New London Architecture

20 years of the London Plan

Friday 01 March 2024

As we mark the 20th anniversary of the London Plan's inception in February 2004, Peter Murray takes a retrospective look at the transformative journey of London’s strategic blueprint over the past two decades.

While the detail of the London Plan has changed with each Mayor, there is one constant: that development for London takes place within the boundaries of the Greater London Area. For this clarity of vision, we must thank the late Lord Richard Rogers whose ideas about the sustainable, compact city were set out in his book Cities for a Small Planet.
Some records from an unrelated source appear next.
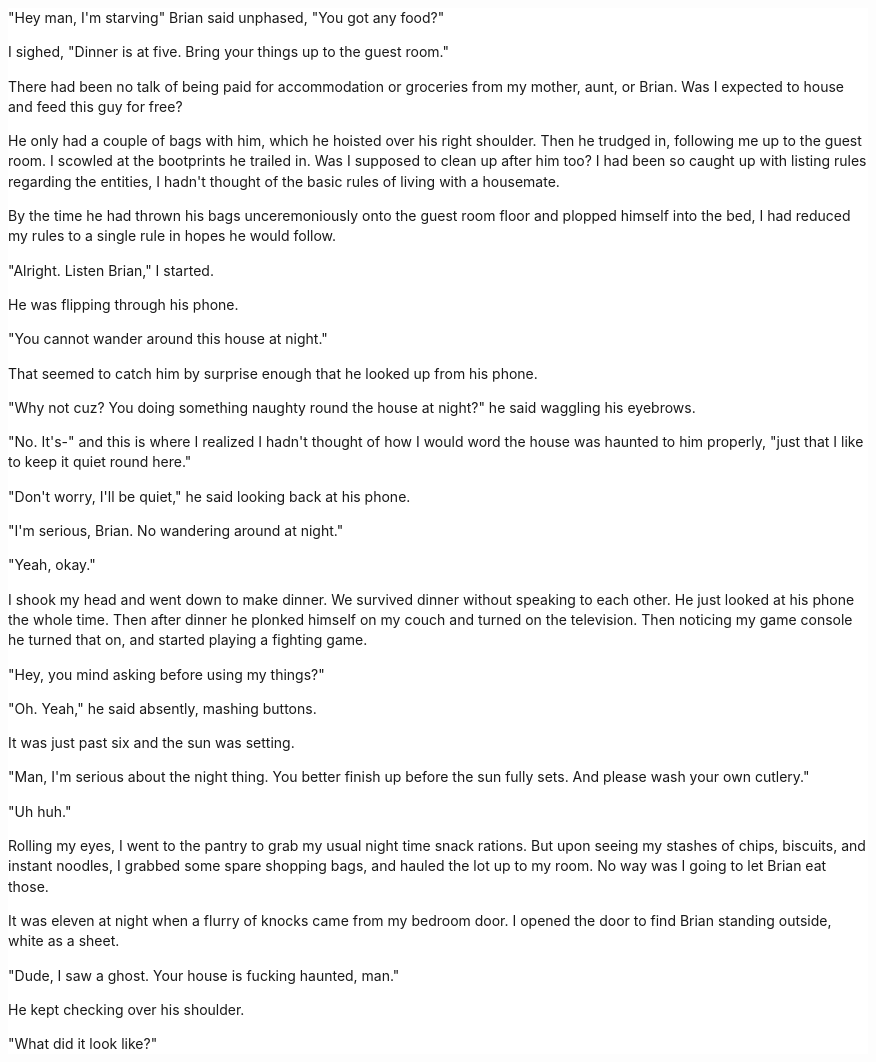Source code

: "Hey man, I'm starving" Brian said unphased, "You got any food?"

I sighed, "Dinner is at five. Bring your things up to the guest room."

There had been no talk of being paid for accommodation or groceries from my mother, aunt, or Brian. Was I expected to house and feed this guy for free?

He only had a couple of bags with him, which he hoisted over his right shoulder. Then he trudged in, following me up to the guest room. I scowled at the bootprints he trailed in. Was I supposed to clean up after him too? I had been so caught up with listing rules regarding the entities, I hadn't thought of the basic rules of living with a housemate.

By the time he had thrown his bags unceremoniously onto the guest room floor and plopped himself into the bed, I had reduced my rules to a single rule in hopes he would follow.

"Alright. Listen Brian," I started.

He was flipping through his phone.

"You cannot wander around this house at night."

That seemed to catch him by surprise enough that he looked up from his phone.

"Why not cuz? You doing something naughty round the house at night?" he said waggling his eyebrows.

"No. It's-" and this is where I realized I hadn't thought of how I would word the house was haunted to him properly, "just that I like to keep it quiet round here."

"Don't worry, I'll be quiet," he said looking back at his phone.

"I'm serious, Brian. No wandering around at night."

"Yeah, okay."

I shook my head and went down to make dinner. We survived dinner without speaking to each other. He just looked at his phone the whole time. Then after dinner he plonked himself on my couch and turned on the television. Then noticing my game console he turned that on, and started playing a fighting game.

"Hey, you mind asking before using my things?"

"Oh. Yeah," he said absently, mashing buttons.

It was just past six and the sun was setting.

"Man, I'm serious about the night thing. You better finish up before the sun fully sets. And please wash your own cutlery."

"Uh huh."

Rolling my eyes, I went to the pantry to grab my usual night time snack rations. But upon seeing my stashes of chips, biscuits, and instant noodles, I grabbed some spare shopping bags, and hauled the lot up to my room. No way was I going to let Brian eat those.

It was eleven at night when a flurry of knocks came from my bedroom door. I opened the door to find Brian standing outside, white as a sheet.

"Dude, I saw a ghost. Your house is fucking haunted, man."

He kept checking over his shoulder.

"What did it look like?"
These were central to the policies of the Blair Government via the Urban Task Force and then to Ken Livingstone when he commissioned Rogers to become his architectural advisor heading up the Architecture and Urbanism Unit.
 
The key to this policy was the densification of brownfield sites with good public transport. The results of these policies can be seen easily today on the NLA’s London model at The London Centre: the low-rise city remains across the majority of the capital, but spread across the model are hillocks of taller buildings – Stratford, North Greenwich, White City, Nine Elms et al.
 
As well as accommodating London's growth within its boundaries, the first London Plan aimed to make London a better city to live in, a more attractive, well-designed and green city, and a more prosperous city promoting social inclusion and accessibility. 
 
Livingstone liked tall buildings. He saw them as the embodiment of the global city that he wanted London to be. Following the publication of Saskia Sassen’s book Global City in 1991, this new identity for the capital had taken root among the various groups who had put a lot of serious thinking into London’s future during the decade and a half when the city had no strategic leadership following Margaret Thatcher’s dissolution of the Greater London Council.
 
Ken actively promoted some key projects. He made sure The Shard was viable by taking a big chunk of office space for TfL. He supported the controversial Walkie Talkie because turning it down would have sent the wrong messages to the investment world. He was also very aware of the substantial sums of Section 106 money that dense development delivered.
 
As London’s population grew it was clear that, with the Green Belt surrounding the capital, greater density was essential. It was also more sustainable. Rogers’ research showed that Hong Kong, with its very dense living conditions had the lowest CO2 emissions of any global city, while low density Los Angeles was one of the most polluted and unsustainable.
 
Ken was also interested in placemaking. He oversaw the pedestrianisation of the north side of Trafalgar Square, increased the cycling network and a programme for 100 public spaces. Only half a dozen of those were completed when Boris Johnson took over, but the die was cast and we have seen the benefits ever since.
 
When Johnson became Mayor in 2008 he tinkered with the Plan. He wanted a healthier city, long term economic growth, and, he added “an exemplary world city in mitigating and adapting climate change.”
 
Johnson was much more lax on affordable housing and content with gains often in the low teens while Ken had aimed for 50 per cent. Johnson owed his success at the ballot box to the blue outer London boroughs and was much keener to engage with them than his predecessor. He set up the Outer London Commission in order to kick start investment in failing suburban centres.
 
Housing targets needed adjusting following the 2011 census which showed that London’s population had grown by 400,000 more people than expected. One of Johnson’s key legacies was the Mayor’s Housing Design Guide which was largely responsible for the ubiquity of the New London Vernacular, an approach which may have dampened down some of the more striking architectural solutions but raised the quality across the board.
 
Boris campaigned against tall buildings but, once elected, was convinced they were necessary. He liked delegating and that part of the agenda was driven by Deputy Mayor and Head of Planning Ed Lister.
 
When Sadiq Khan was elected Mayor in 2016 he rewrote considerable chunks of the Plan under the heading of the Good Growth Agenda for a city which met the challenges of economic and population growth, was internationally competitive and successful with diverse, strong, secure and accessible neighbourhoods. He wanted a city that delighted the senses and a world leader in improving the environment. Like Ken, he aimed at 50 per cent affordable housing but was willing to accept 35 per cent.
 
It took all of five years to deliver Khan’s plan due to arguments with central Government over housing delivery, protection of industrial land and the complexity of the plan. Housing Secretary Robert Jenrick instructed the Mayor to start work on the next London Plan straight away. This work is currently underway through the Planning for London Programme.
 
NLA is collaborating with the Programme and the GLA’s London Plan team via our Expert Panels and the New London Agenda. We are offering evidence, industry guidance, and expert perspectives to contribute to the development of a revised London Plan following the conclusion of this Mayoral term, post the elections in May 2024.